Question About Transfer Learning

In week 2 Course 4, Andrew Ng talks about transfer learning and how it is helpful when you have very little data, and he talked about an example using a pre-trained animal detection for detecting two cats, tiger and misty. And my question is, how close does the pre-trained model have to be to your data you want to train it on for example, if I had a very specific AI like an AI to detect a character in a game, how would I go about finding a suitable pre-trained model that i could use for transfer learning? I also understand that in transfer learning they are using low level features like lines and curves from the previous model, so would a somewhat different pre-trained AI work on a new training set.

Any insight would be greatly appreciated, and sorry if the question was abit confusing.

I should start with the disclaimer that I don’t have any actual practical experience with Transfer Learning: all I know is what I’ve heard Prof Ng say in these courses. With that in mind, my understanding is that if you’re trying to solve any kind of image recognition problem, the basics are pretty much the same, so the issue is more finding a system that takes input images in the format that your input data happens to be in or such that you can convert your inputs to the format that the system is trained on without losing too much information. But then there is a very specific and situational set of decisions you need to make about where in the pretrained model you have to remove and replace and/or retrain the layers. Roughly speaking you’ve got early layers that detect primitive features (edges, curves, color patterns), middle layers that detect more complex features (cat’s ears, car wheels, propellers) and then the last few layers that integrate the complex features into the final answer (it’s a truck or a tiger). So at that point, you have to make an intelligent decision about how similar your data is to the training corpus of the base system you are transferring from. Prof Ng does spend some time discussing how to approach those decisions in the lectures, so it might be worth listening to what he says again with the above in mind. I remember that he also says there are choices to be made about whether or not you freeze the earlier layers in the cases that you are using them “as is”. There may be something to be gained by starting with the trained model and then doing incremental training even on the early layers, but that is not always necessary.

Have you seen this video? For model selection how about:

  1. Talking to a domain expert.
  2. Trying / evaluating / selecting.
1 Like

Thank you for the fast response, and I think I understand what you are trying to say. So basically as I understand it the pre-trained model needs to have the same input, like an image. You can also resize the image it to fit the pre-trained model.

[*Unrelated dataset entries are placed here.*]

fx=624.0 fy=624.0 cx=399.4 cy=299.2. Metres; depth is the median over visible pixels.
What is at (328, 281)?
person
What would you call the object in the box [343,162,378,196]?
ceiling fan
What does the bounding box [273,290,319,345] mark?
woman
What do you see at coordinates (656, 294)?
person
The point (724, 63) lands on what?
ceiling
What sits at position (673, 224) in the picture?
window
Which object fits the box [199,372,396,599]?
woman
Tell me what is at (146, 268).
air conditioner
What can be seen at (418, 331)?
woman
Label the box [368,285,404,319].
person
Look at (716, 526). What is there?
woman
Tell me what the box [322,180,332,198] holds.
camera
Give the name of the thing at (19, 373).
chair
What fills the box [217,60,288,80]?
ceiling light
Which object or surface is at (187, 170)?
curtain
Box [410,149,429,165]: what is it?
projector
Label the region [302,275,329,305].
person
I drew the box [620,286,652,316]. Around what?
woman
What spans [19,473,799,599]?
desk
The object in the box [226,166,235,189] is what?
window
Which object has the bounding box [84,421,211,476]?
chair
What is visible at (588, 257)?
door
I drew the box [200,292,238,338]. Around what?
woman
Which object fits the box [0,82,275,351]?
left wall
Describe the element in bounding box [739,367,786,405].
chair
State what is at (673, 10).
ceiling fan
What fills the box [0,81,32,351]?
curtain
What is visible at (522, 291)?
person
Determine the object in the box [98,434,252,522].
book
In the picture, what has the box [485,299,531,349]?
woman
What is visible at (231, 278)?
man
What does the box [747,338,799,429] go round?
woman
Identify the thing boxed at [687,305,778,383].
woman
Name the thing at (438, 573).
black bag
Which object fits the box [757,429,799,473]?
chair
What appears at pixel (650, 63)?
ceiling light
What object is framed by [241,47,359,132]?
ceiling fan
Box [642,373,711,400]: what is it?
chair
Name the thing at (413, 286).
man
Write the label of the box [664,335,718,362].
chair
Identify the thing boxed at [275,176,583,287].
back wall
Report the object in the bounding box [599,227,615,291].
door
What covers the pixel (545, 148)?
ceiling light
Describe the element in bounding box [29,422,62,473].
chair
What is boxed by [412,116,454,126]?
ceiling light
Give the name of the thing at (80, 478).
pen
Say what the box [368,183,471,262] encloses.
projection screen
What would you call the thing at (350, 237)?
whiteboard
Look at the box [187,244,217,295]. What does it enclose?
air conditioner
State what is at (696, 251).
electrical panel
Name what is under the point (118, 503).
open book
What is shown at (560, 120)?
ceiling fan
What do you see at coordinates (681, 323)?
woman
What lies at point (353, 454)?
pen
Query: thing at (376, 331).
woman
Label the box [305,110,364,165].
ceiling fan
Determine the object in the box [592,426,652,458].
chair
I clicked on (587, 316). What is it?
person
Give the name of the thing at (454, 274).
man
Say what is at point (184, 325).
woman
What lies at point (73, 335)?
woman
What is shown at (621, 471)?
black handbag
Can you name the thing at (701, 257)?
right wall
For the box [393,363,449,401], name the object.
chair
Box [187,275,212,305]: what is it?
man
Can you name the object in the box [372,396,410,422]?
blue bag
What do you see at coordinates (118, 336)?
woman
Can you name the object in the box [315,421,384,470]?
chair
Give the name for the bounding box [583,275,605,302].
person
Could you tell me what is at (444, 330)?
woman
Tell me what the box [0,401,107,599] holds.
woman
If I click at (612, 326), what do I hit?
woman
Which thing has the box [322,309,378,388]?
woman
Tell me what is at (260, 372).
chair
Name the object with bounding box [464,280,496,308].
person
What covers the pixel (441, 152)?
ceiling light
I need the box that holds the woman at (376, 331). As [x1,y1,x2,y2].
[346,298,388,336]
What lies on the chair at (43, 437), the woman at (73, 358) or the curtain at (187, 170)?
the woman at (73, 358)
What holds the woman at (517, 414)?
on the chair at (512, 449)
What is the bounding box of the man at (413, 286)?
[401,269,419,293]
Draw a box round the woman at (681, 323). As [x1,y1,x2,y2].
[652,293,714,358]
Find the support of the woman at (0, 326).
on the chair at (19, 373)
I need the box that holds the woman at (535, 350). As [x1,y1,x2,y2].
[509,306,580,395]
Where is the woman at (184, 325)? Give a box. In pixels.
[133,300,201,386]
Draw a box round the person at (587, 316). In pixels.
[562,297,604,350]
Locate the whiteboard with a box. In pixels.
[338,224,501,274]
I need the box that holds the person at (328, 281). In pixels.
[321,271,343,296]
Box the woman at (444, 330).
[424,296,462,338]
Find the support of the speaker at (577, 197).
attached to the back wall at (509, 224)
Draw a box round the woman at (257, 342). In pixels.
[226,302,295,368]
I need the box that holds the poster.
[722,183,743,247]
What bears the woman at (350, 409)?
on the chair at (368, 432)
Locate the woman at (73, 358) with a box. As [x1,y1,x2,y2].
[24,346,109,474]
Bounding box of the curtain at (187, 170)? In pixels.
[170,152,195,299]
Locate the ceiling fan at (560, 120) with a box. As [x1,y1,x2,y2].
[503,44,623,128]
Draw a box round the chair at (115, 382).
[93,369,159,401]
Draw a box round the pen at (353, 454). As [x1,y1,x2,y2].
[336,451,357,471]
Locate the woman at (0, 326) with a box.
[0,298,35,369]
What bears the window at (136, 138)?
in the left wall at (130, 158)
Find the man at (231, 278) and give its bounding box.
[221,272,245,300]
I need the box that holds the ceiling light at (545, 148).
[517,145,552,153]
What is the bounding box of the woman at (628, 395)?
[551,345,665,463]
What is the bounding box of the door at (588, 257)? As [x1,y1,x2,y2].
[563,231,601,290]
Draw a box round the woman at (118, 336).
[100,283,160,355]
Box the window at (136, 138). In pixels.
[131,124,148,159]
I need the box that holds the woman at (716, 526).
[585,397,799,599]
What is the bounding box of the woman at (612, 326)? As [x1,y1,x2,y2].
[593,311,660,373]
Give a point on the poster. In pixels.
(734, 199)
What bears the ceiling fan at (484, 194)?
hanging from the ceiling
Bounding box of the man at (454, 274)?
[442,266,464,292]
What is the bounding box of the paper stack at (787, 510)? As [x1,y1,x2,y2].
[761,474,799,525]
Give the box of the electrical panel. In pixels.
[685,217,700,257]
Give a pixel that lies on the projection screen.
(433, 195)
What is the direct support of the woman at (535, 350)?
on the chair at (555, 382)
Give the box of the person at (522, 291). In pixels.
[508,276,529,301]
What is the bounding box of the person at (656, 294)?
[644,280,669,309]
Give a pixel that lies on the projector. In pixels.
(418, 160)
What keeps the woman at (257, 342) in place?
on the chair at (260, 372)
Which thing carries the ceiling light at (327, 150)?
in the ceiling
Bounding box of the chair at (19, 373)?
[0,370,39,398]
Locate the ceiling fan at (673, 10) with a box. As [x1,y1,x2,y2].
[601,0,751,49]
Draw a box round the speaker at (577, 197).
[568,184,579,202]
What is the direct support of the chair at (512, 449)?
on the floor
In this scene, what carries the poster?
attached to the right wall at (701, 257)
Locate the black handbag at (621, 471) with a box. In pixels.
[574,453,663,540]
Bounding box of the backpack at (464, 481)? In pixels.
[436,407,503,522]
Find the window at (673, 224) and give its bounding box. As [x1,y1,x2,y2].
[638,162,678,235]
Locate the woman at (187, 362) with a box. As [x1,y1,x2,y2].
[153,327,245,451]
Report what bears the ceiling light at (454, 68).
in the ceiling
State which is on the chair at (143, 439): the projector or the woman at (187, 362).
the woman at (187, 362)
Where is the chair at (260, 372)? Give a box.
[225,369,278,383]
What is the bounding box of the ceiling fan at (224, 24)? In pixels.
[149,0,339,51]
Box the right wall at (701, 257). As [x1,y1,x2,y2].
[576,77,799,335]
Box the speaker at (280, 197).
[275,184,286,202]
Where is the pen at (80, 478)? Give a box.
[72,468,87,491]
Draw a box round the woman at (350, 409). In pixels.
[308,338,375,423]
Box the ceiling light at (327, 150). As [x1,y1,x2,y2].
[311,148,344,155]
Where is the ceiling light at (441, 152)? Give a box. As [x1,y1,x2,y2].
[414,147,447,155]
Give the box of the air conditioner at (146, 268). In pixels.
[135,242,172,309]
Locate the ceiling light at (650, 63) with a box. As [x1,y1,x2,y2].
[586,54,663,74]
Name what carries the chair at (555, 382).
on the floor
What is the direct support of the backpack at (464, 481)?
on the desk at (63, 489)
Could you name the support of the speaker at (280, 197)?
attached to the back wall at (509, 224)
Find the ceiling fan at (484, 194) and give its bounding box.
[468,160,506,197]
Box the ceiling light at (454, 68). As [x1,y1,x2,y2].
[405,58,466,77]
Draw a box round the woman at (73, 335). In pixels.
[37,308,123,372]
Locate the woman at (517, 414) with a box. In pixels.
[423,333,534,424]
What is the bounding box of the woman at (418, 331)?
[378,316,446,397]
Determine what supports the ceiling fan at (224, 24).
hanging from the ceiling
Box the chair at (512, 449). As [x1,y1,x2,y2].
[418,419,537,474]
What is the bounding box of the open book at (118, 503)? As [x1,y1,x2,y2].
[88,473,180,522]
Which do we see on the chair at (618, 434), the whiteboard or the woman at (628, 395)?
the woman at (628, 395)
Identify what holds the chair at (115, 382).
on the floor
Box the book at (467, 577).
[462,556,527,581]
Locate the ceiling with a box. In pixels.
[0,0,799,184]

But for how related a pre-trained model is, I think it doesn’t really matter how closely related it is, but what does matter is how many layers you need to “freeze”. And to my understanding you would “freeze” more layers if the pre-trained model was similar, because some of the high level features are already learned and you would want to keep the high level features due to the similarity in models. But if the pre-trained model was somewhat different then you would “freeze” less layers as you would want to learn new complex functions but keep the low level features.

Please correct me if anything I have said is wrong.

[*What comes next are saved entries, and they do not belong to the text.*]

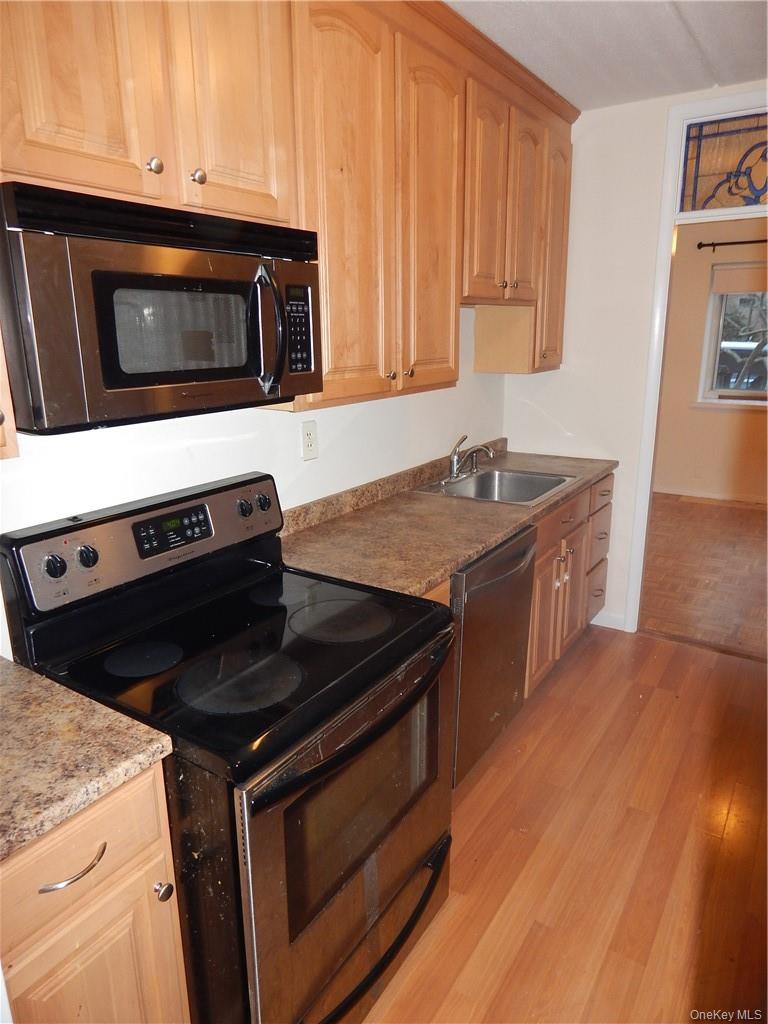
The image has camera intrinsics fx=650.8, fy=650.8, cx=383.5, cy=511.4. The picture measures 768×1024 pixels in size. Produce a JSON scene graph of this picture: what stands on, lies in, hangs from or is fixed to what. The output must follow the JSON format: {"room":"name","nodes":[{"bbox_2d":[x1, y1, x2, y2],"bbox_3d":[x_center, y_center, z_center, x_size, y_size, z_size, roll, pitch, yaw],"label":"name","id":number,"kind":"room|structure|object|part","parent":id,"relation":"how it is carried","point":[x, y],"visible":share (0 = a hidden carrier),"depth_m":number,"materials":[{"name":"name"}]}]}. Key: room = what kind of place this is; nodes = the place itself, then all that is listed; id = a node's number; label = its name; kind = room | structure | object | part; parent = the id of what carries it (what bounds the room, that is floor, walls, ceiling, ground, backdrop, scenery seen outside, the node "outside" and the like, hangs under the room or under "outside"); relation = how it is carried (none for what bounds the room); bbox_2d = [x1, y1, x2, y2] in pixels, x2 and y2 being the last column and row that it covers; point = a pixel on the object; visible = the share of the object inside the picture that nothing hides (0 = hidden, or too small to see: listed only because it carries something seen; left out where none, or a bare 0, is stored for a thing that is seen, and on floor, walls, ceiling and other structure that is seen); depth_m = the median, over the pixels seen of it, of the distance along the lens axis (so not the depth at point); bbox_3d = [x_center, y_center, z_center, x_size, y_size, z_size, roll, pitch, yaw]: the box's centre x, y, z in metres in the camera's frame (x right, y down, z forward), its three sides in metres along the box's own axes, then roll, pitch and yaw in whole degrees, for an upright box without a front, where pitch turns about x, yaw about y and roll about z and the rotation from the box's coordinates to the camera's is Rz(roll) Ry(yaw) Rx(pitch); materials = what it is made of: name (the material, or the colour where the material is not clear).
{"room":"kitchen","nodes":[
{"label":"kitchen","id":0,"kind":"room"},
{"bbox_2d":[0,301,515,661],"bbox_3d":[-0.630,-0.152,1.771,0.132,2.511,4.583,10,19,32],"label":"left wall","id":1,"kind":"structure","parent":0,"point":[357,418],"depth_m":2.01,"materials":[{"name":"white paint"}]},
{"bbox_2d":[0,329,20,459],"bbox_3d":[-0.897,-0.561,0.869,0.335,1.036,0.553,10,19,32],"label":"upper cabinet","id":2,"kind":"object","parent":1,"relation":"attached to","point":[3,439],"visible":0.87,"depth_m":1.11,"materials":[{"name":"brown wood"}]},
{"bbox_2d":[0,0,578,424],"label":"upper cabinets","id":3,"kind":"object","parent":1,"relation":"attached to","point":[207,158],"visible":0.8,"depth_m":1.77,"materials":[{"name":"brown wood"}]},
{"bbox_2d":[0,179,320,431],"bbox_3d":[-0.499,-0.433,1.443,0.445,0.397,0.731,10,19,32],"label":"microwave","id":4,"kind":"object","parent":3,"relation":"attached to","point":[180,379],"visible":0.99,"depth_m":1.24,"materials":[{"name":"black metal"}]},
{"bbox_3d":[-0.255,-0.408,1.460,0.090,0.260,0.062,10,19,32],"label":"microwave handle","id":5,"kind":"part","parent":4,"relation":"part of","materials":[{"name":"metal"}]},
{"bbox_3d":[-0.201,-0.429,1.543,0.062,0.191,0.083,10,19,32],"label":"keypad","id":6,"kind":"part","parent":4,"relation":"part of","materials":[{"name":"black plastic"}]},
{"bbox_3d":[-0.589,-0.954,1.214,0.053,0.739,0.284,10,19,32],"label":"upper cabinet door","id":7,"kind":"part","parent":3,"relation":"part of","materials":[{"name":"brown wood"}]},
{"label":"knob","id":8,"kind":"part","parent":3,"relation":"part of","materials":[{"name":"metal"}]},
{"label":"knob","id":9,"kind":"part","parent":3,"relation":"part of","materials":[{"name":"metal"}]},
{"bbox_3d":[-0.342,-1.038,1.504,0.055,0.760,0.274,10,19,32],"label":"upper cabinet door","id":10,"kind":"part","parent":3,"relation":"part of","materials":[{"name":"brown wood"}]},
{"bbox_3d":[-0.103,-0.866,1.931,0.092,1.174,0.380,10,19,32],"label":"cabinet door","id":11,"kind":"part","parent":3,"relation":"part of","materials":[{"name":"brown wood"}]},
{"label":"knob","id":12,"kind":"part","parent":3,"relation":"part of","materials":[{"name":"metal"}]},
{"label":"knob","id":13,"kind":"part","parent":3,"relation":"part of","materials":[{"name":"metal"}]},
{"bbox_3d":[0.169,-0.959,2.297,0.088,1.150,0.404,10,19,32],"label":"cabinet door","id":14,"kind":"part","parent":3,"relation":"part of","materials":[{"name":"brown wood"}]},
{"bbox_3d":[0.413,-1.240,2.627,0.093,0.846,0.341,10,19,32],"label":"door","id":15,"kind":"part","parent":3,"relation":"part of","materials":[{"name":"brown wood"}]},
{"bbox_3d":[0.637,-1.334,2.945,0.099,0.841,0.325,10,19,32],"label":"door","id":16,"kind":"part","parent":3,"relation":"part of","materials":[{"name":"brown wood"}]},
{"bbox_3d":[0.848,-1.275,3.260,0.122,1.121,0.360,10,19,32],"label":"cabinet door","id":17,"kind":"part","parent":3,"relation":"part of","materials":[{"name":"brown wood"}]},
{"bbox_2d":[300,419,318,460],"bbox_3d":[-0.252,-0.243,2.211,0.009,0.129,0.077,10,19,32],"label":"wall outlet","id":18,"kind":"object","parent":1,"relation":"attached to","point":[306,435],"visible":0.98,"depth_m":2.21,"materials":[{"name":"white plastic"}]},
{"bbox_2d":[360,628,767,1021],"bbox_3d":[0.524,1.311,1.251,3.678,0.059,5.081,10,19,32],"label":"floor","id":19,"kind":"structure","parent":0,"point":[589,650],"depth_m":2.01,"materials":[{"name":"brown wood"}]},
{"bbox_2d":[0,761,189,1023],"bbox_3d":[-0.754,0.857,1.218,0.636,0.887,0.475,10,19,32],"label":"base cabinet","id":20,"kind":"object","parent":19,"relation":"on","point":[138,857],"visible":0.71,"depth_m":1.06,"materials":[{"name":"brown wood"}]},
{"bbox_3d":[-0.494,0.559,1.037,0.047,0.013,0.105,10,19,32],"label":"drawer pull","id":21,"kind":"part","parent":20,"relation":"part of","materials":[{"name":"silver metal"}]},
{"bbox_2d":[0,653,175,862],"bbox_3d":[-0.803,0.415,1.054,0.664,0.041,0.593,10,19,32],"label":"countertop","id":22,"kind":"structure","parent":20,"relation":"on","point":[121,719],"depth_m":1.08,"materials":[{"name":"beige laminate"}]},
{"bbox_3d":[-0.401,0.681,1.182,0.029,0.030,0.028,10,19,32],"label":"knob","id":23,"kind":"part","parent":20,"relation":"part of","materials":[{"name":"silver metal"}]},
{"bbox_2d":[1,471,458,1023],"bbox_3d":[-0.292,0.584,1.592,0.754,1.170,0.753,10,19,32],"label":"stove","id":24,"kind":"object","parent":19,"relation":"on","point":[395,644],"visible":0.88,"depth_m":1.38,"materials":[{"name":"black metal"}]},
{"bbox_3d":[-0.706,0.115,1.403,0.036,0.046,0.041,10,19,32],"label":"knob","id":25,"kind":"part","parent":24,"relation":"part of","materials":[{"name":"black plastic"}]},
{"bbox_3d":[-0.669,0.103,1.472,0.036,0.047,0.042,10,19,32],"label":"knob","id":26,"kind":"part","parent":24,"relation":"part of","materials":[{"name":"black plastic"}]},
{"bbox_3d":[-0.558,0.054,1.714,0.122,0.193,0.758,10,19,32],"label":"control panel","id":27,"kind":"part","parent":24,"relation":"part of","materials":[{"name":"metal"}]},
{"bbox_3d":[-0.297,0.335,1.359,0.254,0.012,0.256,10,19,32],"label":"burner","id":28,"kind":"part","parent":24,"relation":"part of","materials":[{"name":"black glass"}]},
{"bbox_3d":[-0.400,-0.011,1.858,0.036,0.046,0.040,10,19,32],"label":"knob","id":29,"kind":"part","parent":24,"relation":"part of","materials":[{"name":"plastic"}]},
{"bbox_3d":[-0.354,-0.028,1.916,0.035,0.046,0.040,10,19,32],"label":"knob","id":30,"kind":"part","parent":24,"relation":"part of","materials":[{"name":"black plastic"}]},
{"bbox_3d":[-0.113,0.260,1.641,0.264,0.013,0.260,10,19,32],"label":"burner","id":31,"kind":"part","parent":24,"relation":"part of","materials":[{"name":"black glass"}]},
{"bbox_3d":[-0.019,0.729,1.524,0.074,0.684,0.748,10,19,32],"label":"oven door","id":32,"kind":"part","parent":24,"relation":"part of","materials":[{"name":"silver metal"}]},
{"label":"oven handle","id":33,"kind":"part","parent":24,"relation":"part of","materials":[{"name":"black plastic"}]},
{"bbox_3d":[-0.074,0.967,1.531,0.133,0.039,0.615,10,19,32],"label":"drawer handle","id":34,"kind":"part","parent":24,"relation":"part of","materials":[{"name":"black metal"}]},
{"bbox_2d":[449,522,536,790],"bbox_3d":[0.163,0.487,2.468,0.667,0.866,0.610,10,19,32],"label":"dishwasher","id":35,"kind":"object","parent":19,"relation":"on","point":[520,674],"visible":0.31,"depth_m":2.23,"materials":[{"name":"silver metal"}]},
{"bbox_2d":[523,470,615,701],"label":"base cabinet","id":36,"kind":"object","parent":19,"relation":"on","point":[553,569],"visible":0.22,"depth_m":2.91,"materials":[{"name":"brown wood"}]},
{"bbox_2d":[282,440,617,599],"bbox_3d":[0.346,-0.077,2.655,0.654,0.124,2.086,10,19,32],"label":"countertop","id":37,"kind":"structure","parent":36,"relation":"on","point":[488,543],"depth_m":2.25,"materials":[{"name":"brown laminate"}]},
{"bbox_2d":[414,466,579,506],"bbox_3d":[0.508,-0.042,2.865,0.534,0.167,0.610,10,19,32],"label":"sink","id":38,"kind":"object","parent":37,"relation":"in","point":[484,476],"visible":0.67,"depth_m":3.03,"materials":[{"name":"silver metal"}]},
{"bbox_2d":[445,434,494,482],"bbox_3d":[0.394,-0.248,2.910,0.225,0.192,0.248,10,19,32],"label":"faucet","id":39,"kind":"object","parent":38,"relation":"on","point":[454,465],"visible":1,"depth_m":2.91,"materials":[{"name":"silver metal"}]},
{"bbox_3d":[0.757,0.435,2.941,0.102,0.586,0.431,10,19,32],"label":"cabinet door","id":40,"kind":"part","parent":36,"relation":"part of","materials":[{"name":"brown wood"}]},
{"bbox_3d":[0.775,0.042,2.868,0.044,0.140,0.558,10,19,32],"label":"drawer","id":41,"kind":"part","parent":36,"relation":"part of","materials":[{"name":"brown wood"}]},
{"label":"drawer","id":42,"kind":"part","parent":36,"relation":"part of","materials":[{"name":"brown wood"}]},
{"bbox_2d":[444,0,767,110],"bbox_3d":[0.571,-1.250,0.704,3.437,0.102,4.813,10,19,32],"label":"ceiling","id":43,"kind":"structure","parent":0,"point":[555,74],"depth_m":2.28,"materials":[{"name":"white paint"}]},
{"bbox_2d":[504,83,767,635],"bbox_3d":[1.948,-0.487,2.765,2.990,2.550,0.125,10,19,32],"label":"back wall","id":44,"kind":"structure","parent":0,"point":[665,106],"depth_m":3.18,"materials":[{"name":"white paint"}]},
{"bbox_2d":[590,610,627,631],"bbox_3d":[1.119,0.568,3.579,0.413,0.089,0.013,10,19,32],"label":"baseboard","id":45,"kind":"structure","parent":44,"relation":"attached to","point":[591,622],"depth_m":3.51,"materials":[{"name":"white paint"}]},
{"bbox_2d":[626,90,767,637],"bbox_3d":[1.758,-0.492,2.959,1.030,2.438,0.169,10,19,32],"label":"door frame","id":46,"kind":"structure","parent":44,"relation":"attached to","point":[663,244],"depth_m":2.99,"materials":[{"name":"white paint"}]},
{"bbox_2d":[680,112,767,212],"bbox_3d":[1.632,-1.461,2.688,0.753,0.345,0.011,10,19,32],"label":"stained glass window","id":47,"kind":"structure","parent":46,"relation":"in","point":[716,140],"depth_m":2.79,"materials":[{"name":"glass"}]},
{"bbox_2d":[640,494,767,659],"bbox_3d":[2.650,0.331,4.643,4.006,0.066,3.447,10,19,32],"label":"far room floor","id":48,"kind":"structure","parent":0,"point":[741,515],"depth_m":4.28,"materials":[{"name":"brown wood"}]},
{"bbox_2d":[652,217,767,504],"bbox_3d":[3.593,-1.286,5.496,4.461,2.554,0.133,10,19,32],"label":"far room wall","id":49,"kind":"structure","parent":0,"point":[720,418],"depth_m":5.93,"materials":[{"name":"beige paint"}]},
{"bbox_2d":[653,484,767,505],"bbox_3d":[3.533,-0.087,5.773,3.905,0.087,0.014,10,19,32],"label":"baseboard","id":50,"kind":"structure","parent":49,"relation":"attached to","point":[701,495],"depth_m":6.07,"materials":[{"name":"white paint"}]},
{"bbox_2d":[698,262,767,406],"bbox_3d":[3.509,-1.492,5.518,1.368,1.250,0.134,10,19,32],"label":"window","id":51,"kind":"structure","parent":49,"relation":"in","point":[718,338],"depth_m":5.83,"materials":[{"name":"glass"}]},
{"bbox_2d":[711,260,767,295],"bbox_3d":[3.413,-1.964,5.444,1.184,0.246,0.047,10,19,32],"label":"roller blind","id":52,"kind":"object","parent":51,"relation":"attached to","point":[735,289],"visible":0.98,"depth_m":5.64,"materials":[{"name":"beige fabric"}]},
{"bbox_2d":[699,238,767,249],"bbox_3d":[3.497,-2.169,5.143,1.900,0.065,0.116,10,19,32],"label":"curtain rod","id":53,"kind":"object","parent":49,"relation":"attached to","point":[699,246],"visible":0.92,"depth_m":5.50,"materials":[{"name":"black metal"}]},
{"label":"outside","id":54,"kind":"structure","parent":0,"visible":0},
{"label":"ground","id":55,"kind":"structure","parent":54,"visible":0},
{"bbox_2d":[716,339,767,391],"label":"car","id":56,"kind":"object","parent":55,"relation":"on","point":[733,351],"visible":0.35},
{"bbox_2d":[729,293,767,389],"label":"tree","id":57,"kind":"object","parent":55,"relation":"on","point":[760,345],"visible":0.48,"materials":[{"name":"plant"}]}
]}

Yes, I think the way you described it sounds correct to me. The decisions that you need to make about how many layers it makes sense to freeze are not “cut and dried”, meaning that there is no one universal correct answer. As Prof Ng says in many cases around tuning solutions, you will need to do some experiments to figure out what works best for your particular problem. The other general point that I remember him making in the Transfer Learning lectures is that if you unfreeze earlier than you really need to or even do incremental training on all the layers, it probably will not give you worse results. It’s primarily a resource question: the more layers you train the more cpu/gpu time and wall clock time it costs you. If you retrain everything it may also not do you any incremental good in exchange for the resource cost. It depends on the situation.

I understand my original question now, and the trade-off between better accuracy - more unfrozen layer and between faster training time - less unfrozen layers.
So when i try to make my own AI i will try and experiment with how many layers to be frozen and to how a different pre-trained dataset will affect the loss and accuracy.

Thank you very much for your time :grinning: